There is another small problem. Early research on the
usability of different query languages by Reisner (1981)
shows that some users perform poorly due to the design
choice of starting queries with SELECT instead
of allowing FROM first as well. Beginning with
SELECT or FROM represent two
fundamental query writing strategies. The former is the
translation strategy where the user is invited to
look for appropriate terms and search through trial and
error (or find the data model described elsewhere). The
latter is the operations-on-tables where the users
indicate where they want to search before they search
(operate). The operations-on-tables strategy is closer to
the idea of instrumental interaction, than the
translation strategy which focus more on semantic
understanding. So it seems silly that we require the users
to remember what they want to select before they know where
from. Let's just address the issue by improving our tool so
that valid SQL queries can start with FROM as
well.
There is another significant improvement we can make that
combines the autocomplete and utilizes allowing queries to
start with FROM. In many cases we know
something about what the user can query. We likely
have a finite number of tables that can go into our
autocomplete feature, and once the user have shown intent
with FROM we can also suggest columns. Putting
FROM in front makes the autocomplete flow
easier to implement, because we can narrow the suggestions
based on the table selection and not the column selection.
Considering SQL as an instrument for interacting with data allows us to consider multiple ways we can improve the tool without ever having to change the domain object, the database. Doing so could potentially allow us to make SQL accessible to more casual non-technical users and thereby make a vast amount of data accessible as well.

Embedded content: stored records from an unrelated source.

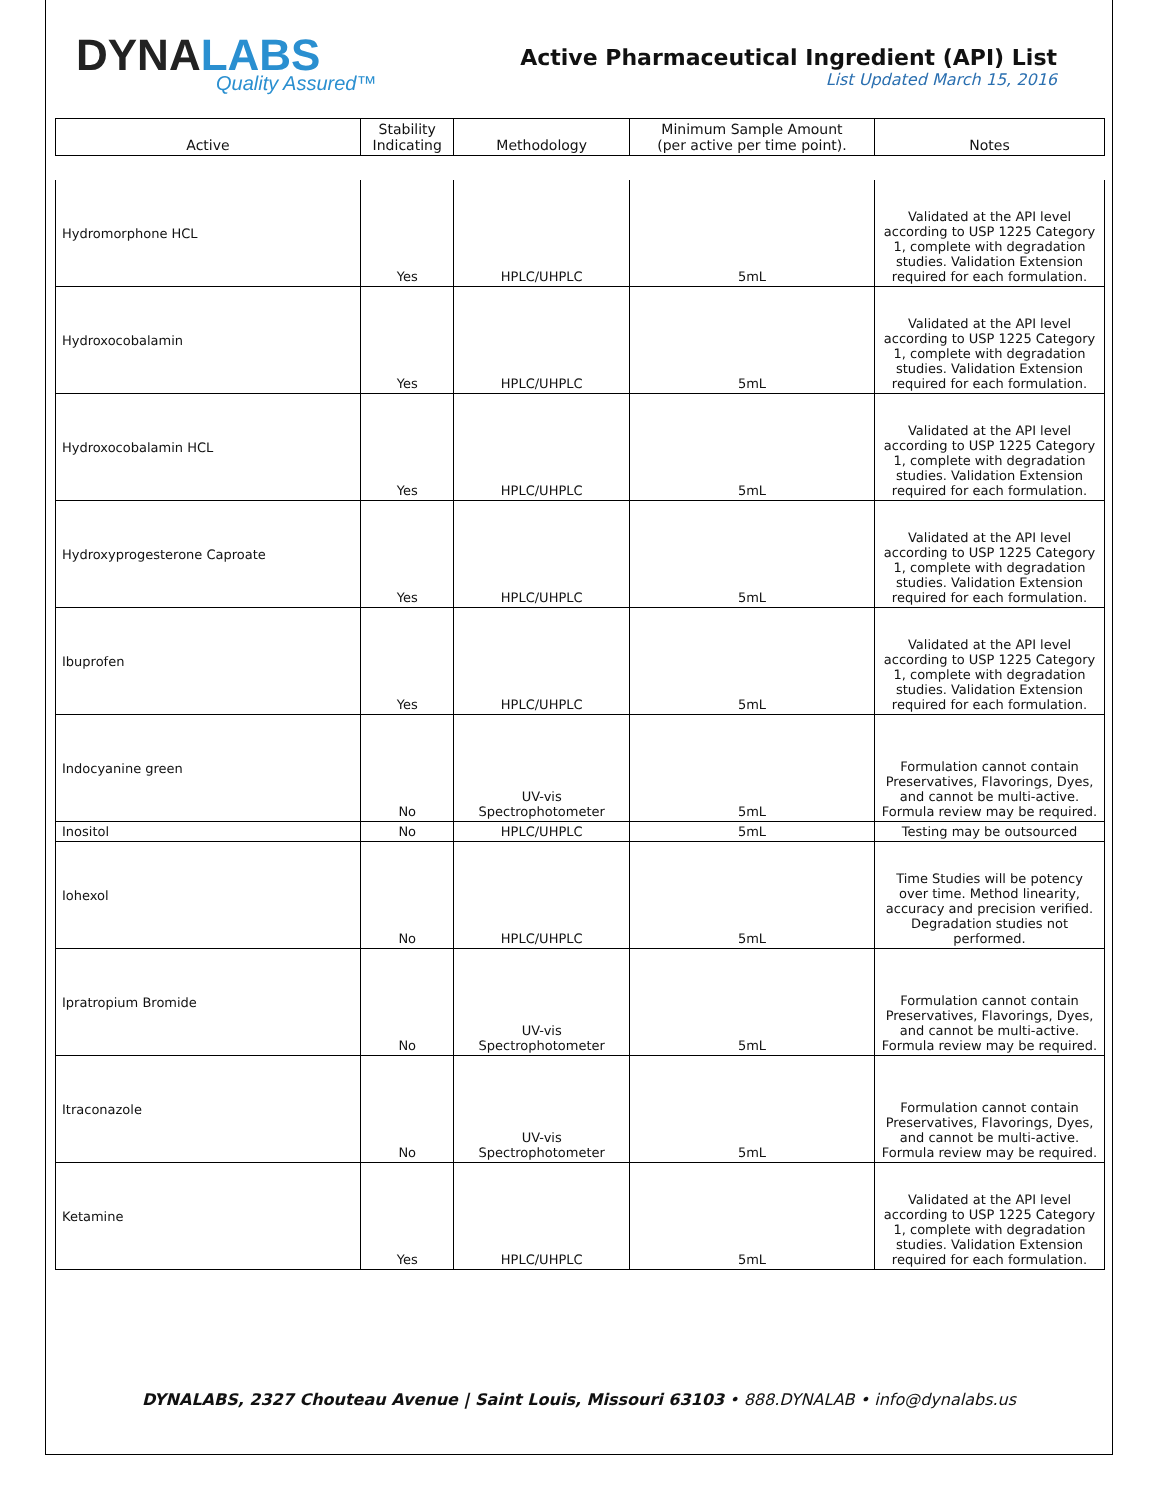DYNALABS
Quality Assured™
Active Pharmaceutical Ingredient (API) List
List Updated March 15, 2016
| Active | Stability Indicating | Methodology | Minimum Sample Amount (per active per time point). | Notes |
| --- | --- | --- | --- | --- |
| Hydromorphone HCL | Yes | HPLC/UHPLC | 5mL | Validated at the API level according to USP 1225 Category 1, complete with degradation studies. Validation Extension required for each formulation. |
| Hydroxocobalamin | Yes | HPLC/UHPLC | 5mL | Validated at the API level according to USP 1225 Category 1, complete with degradation studies. Validation Extension required for each formulation. |
| Hydroxocobalamin HCL | Yes | HPLC/UHPLC | 5mL | Validated at the API level according to USP 1225 Category 1, complete with degradation studies. Validation Extension required for each formulation. |
| Hydroxyprogesterone Caproate | Yes | HPLC/UHPLC | 5mL | Validated at the API level according to USP 1225 Category 1, complete with degradation studies. Validation Extension required for each formulation. |
| Ibuprofen | Yes | HPLC/UHPLC | 5mL | Validated at the API level according to USP 1225 Category 1, complete with degradation studies. Validation Extension required for each formulation. |
| Indocyanine green | No | UV-vis Spectrophotometer | 5mL | Formulation cannot contain Preservatives, Flavorings, Dyes, and cannot be multi-active. Formula review may be required. |
| Inositol | No | HPLC/UHPLC | 5mL | Testing may be outsourced |
| Iohexol | No | HPLC/UHPLC | 5mL | Time Studies will be potency over time. Method linearity, accuracy and precision verified. Degradation studies not performed. |
| Ipratropium Bromide | No | UV-vis Spectrophotometer | 5mL | Formulation cannot contain Preservatives, Flavorings, Dyes, and cannot be multi-active. Formula review may be required. |
| Itraconazole | No | UV-vis Spectrophotometer | 5mL | Formulation cannot contain Preservatives, Flavorings, Dyes, and cannot be multi-active. Formula review may be required. |
| Ketamine | Yes | HPLC/UHPLC | 5mL | Validated at the API level according to USP 1225 Category 1, complete with degradation studies. Validation Extension required for each formulation. |
DYNALABS, 2327 Chouteau Avenue | Saint Louis, Missouri 63103 • 888.DYNALAB • info@dynalabs.us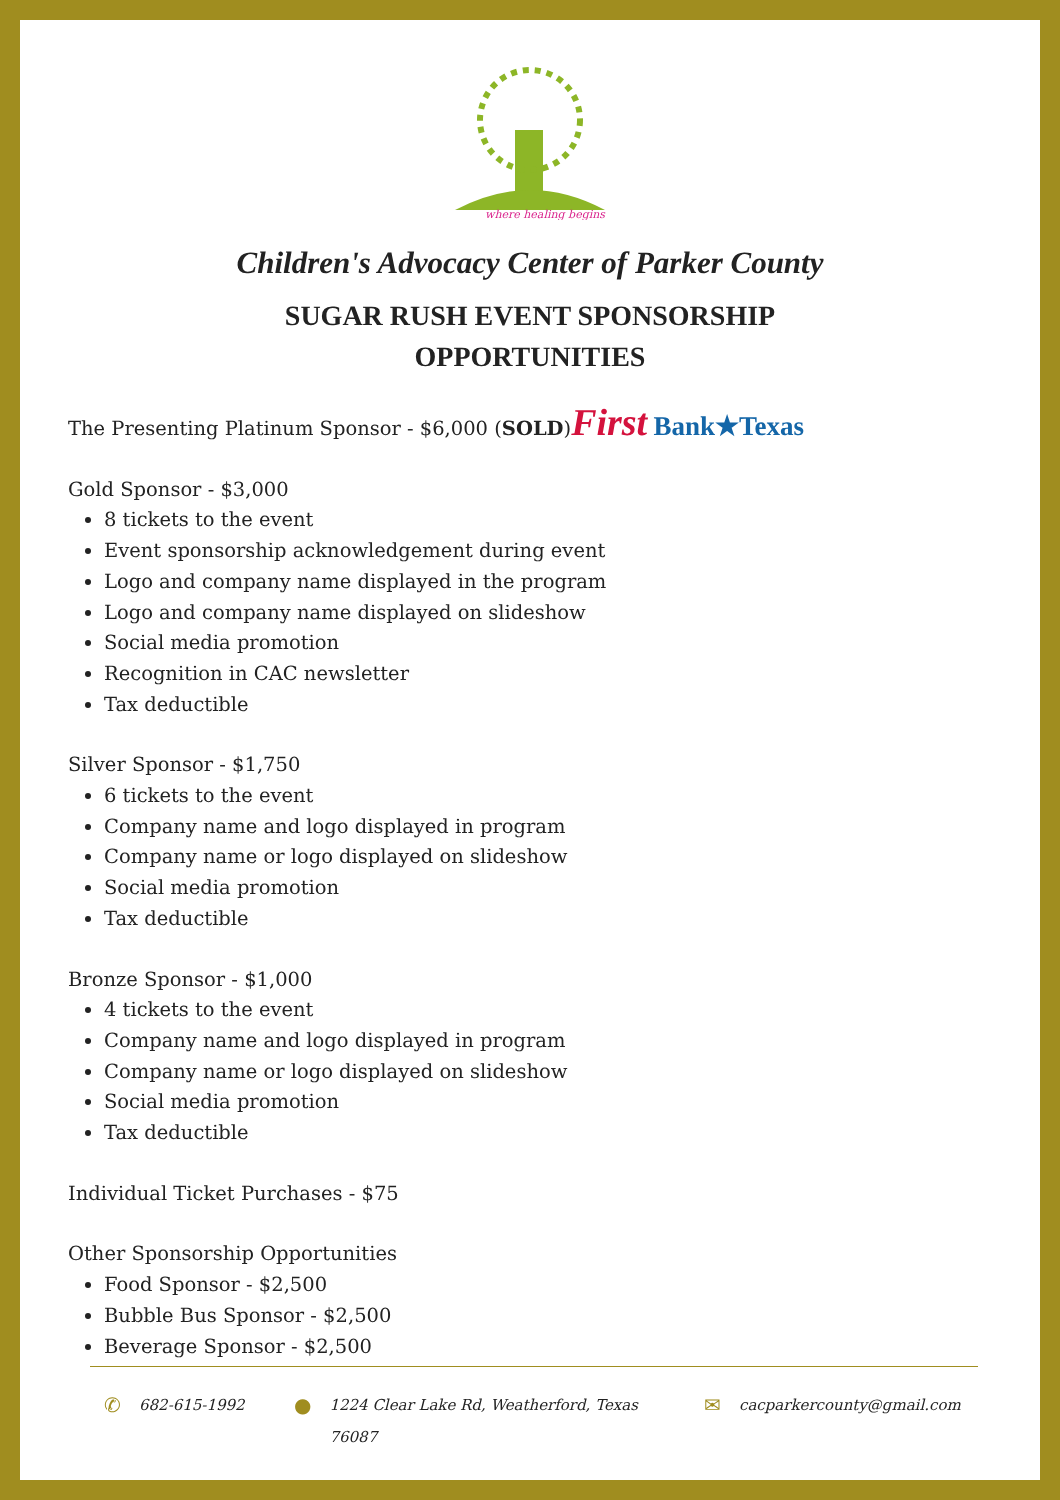where healing begins
Children's Advocacy Center of Parker County
SUGAR RUSH EVENT SPONSORSHIP
OPPORTUNITIES
The Presenting Platinum Sponsor - $6,000 (SOLD)First Bank★Texas
Gold Sponsor - $3,000
8 tickets to the event
Event sponsorship acknowledgement during event
Logo and company name displayed in the program
Logo and company name displayed on slideshow
Social media promotion
Recognition in CAC newsletter
Tax deductible
Silver Sponsor - $1,750
6 tickets to the event
Company name and logo displayed in program
Company name or logo displayed on slideshow
Social media promotion
Tax deductible
Bronze Sponsor - $1,000
4 tickets to the event
Company name and logo displayed in program
Company name or logo displayed on slideshow
Social media promotion
Tax deductible
Individual Ticket Purchases - $75
Other Sponsorship Opportunities
Food Sponsor - $2,500
Bubble Bus Sponsor - $2,500
Beverage Sponsor - $2,500
✆ 682-615-1992
● 1224 Clear Lake Rd, Weatherford, Texas
76087
✉ cacparkercounty@gmail.com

While we are fiddling with the SQL language, why not
introduce localization? If our future users are casual users
and we do not expect them to write SQL without help, why do
we expect them to use English? I know that SQL is derived
from Structured English Query Language (SEQUEL), but when
people use it across the globe and within a broad range of
domains, I don't see why we cannot offer localization or
customized queries to increase accessibility and semantic
intuition. And when the database, table and column names are
already in local languages, why force people to mix and
match when they try to translate their question to a query?

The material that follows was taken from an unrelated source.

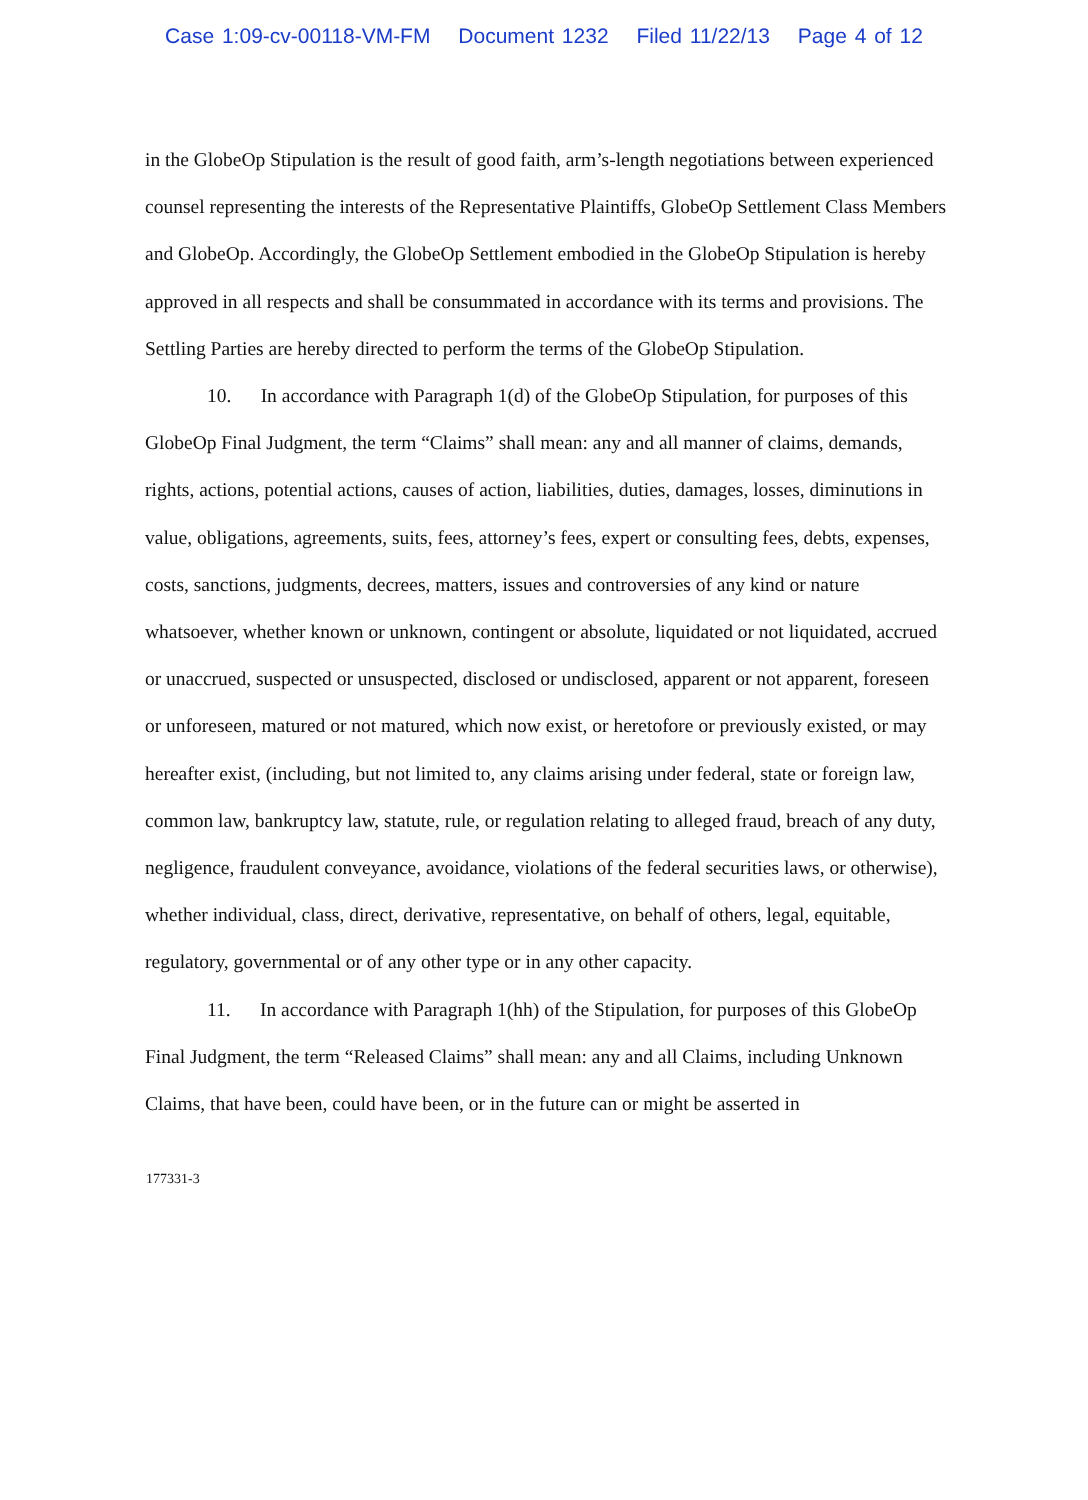Case 1:09-cv-00118-VM-FM Document 1232 Filed 11/22/13 Page 4 of 12
in the GlobeOp Stipulation is the result of good faith, arm’s-length negotiations between experienced counsel representing the interests of the Representative Plaintiffs, GlobeOp Settlement Class Members and GlobeOp. Accordingly, the GlobeOp Settlement embodied in the GlobeOp Stipulation is hereby approved in all respects and shall be consummated in accordance with its terms and provisions. The Settling Parties are hereby directed to perform the terms of the GlobeOp Stipulation.
10. In accordance with Paragraph 1(d) of the GlobeOp Stipulation, for purposes of this GlobeOp Final Judgment, the term “Claims” shall mean: any and all manner of claims, demands, rights, actions, potential actions, causes of action, liabilities, duties, damages, losses, diminutions in value, obligations, agreements, suits, fees, attorney’s fees, expert or consulting fees, debts, expenses, costs, sanctions, judgments, decrees, matters, issues and controversies of any kind or nature whatsoever, whether known or unknown, contingent or absolute, liquidated or not liquidated, accrued or unaccrued, suspected or unsuspected, disclosed or undisclosed, apparent or not apparent, foreseen or unforeseen, matured or not matured, which now exist, or heretofore or previously existed, or may hereafter exist, (including, but not limited to, any claims arising under federal, state or foreign law, common law, bankruptcy law, statute, rule, or regulation relating to alleged fraud, breach of any duty, negligence, fraudulent conveyance, avoidance, violations of the federal securities laws, or otherwise), whether individual, class, direct, derivative, representative, on behalf of others, legal, equitable, regulatory, governmental or of any other type or in any other capacity.
11. In accordance with Paragraph 1(hh) of the Stipulation, for purposes of this GlobeOp Final Judgment, the term “Released Claims” shall mean: any and all Claims, including Unknown Claims, that have been, could have been, or in the future can or might be asserted in
177331-3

If Danish journalists think "hent en liste over alle
folketingets medlemmer, der stemte for lovforslag L87"
(fetch me a list of all the members of parliament who voted
for bill L87), why not make HENT synonymous
with SELECT? That would be trivial.
Similarly, and with more recent research into both Large Language Models and Natural Language Interfaces for Databases, our tool could be improved with both domain specific language features and/or a database specific LLM that supported queries based on natural language.

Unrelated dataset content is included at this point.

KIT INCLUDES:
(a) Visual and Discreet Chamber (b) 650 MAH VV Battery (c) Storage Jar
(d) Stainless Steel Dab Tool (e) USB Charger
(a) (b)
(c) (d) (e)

There are other improvements to consider as well. Combining writing queries with other types of feedback, e.g. tabular views, visualizations and tabular views to support more complex queries like joins and group by. This is something I will investigate in a later post.
Finally, when we 'detach' SQL from the database through the idea of SQL as an instrument, we can also explore multimodal interaction where our SQL tool can be used to interact with other data sources (APIs, tables, structured data etc.) and we can develop other tools that can interact with our database as well. This multi-multi scenario where users can use familiar tools with unfamiliar data or people can collaborate without being forced to use the same tool (tool asymmetry) is key in supporting collaboration across disciplines, e.g. in open data projects.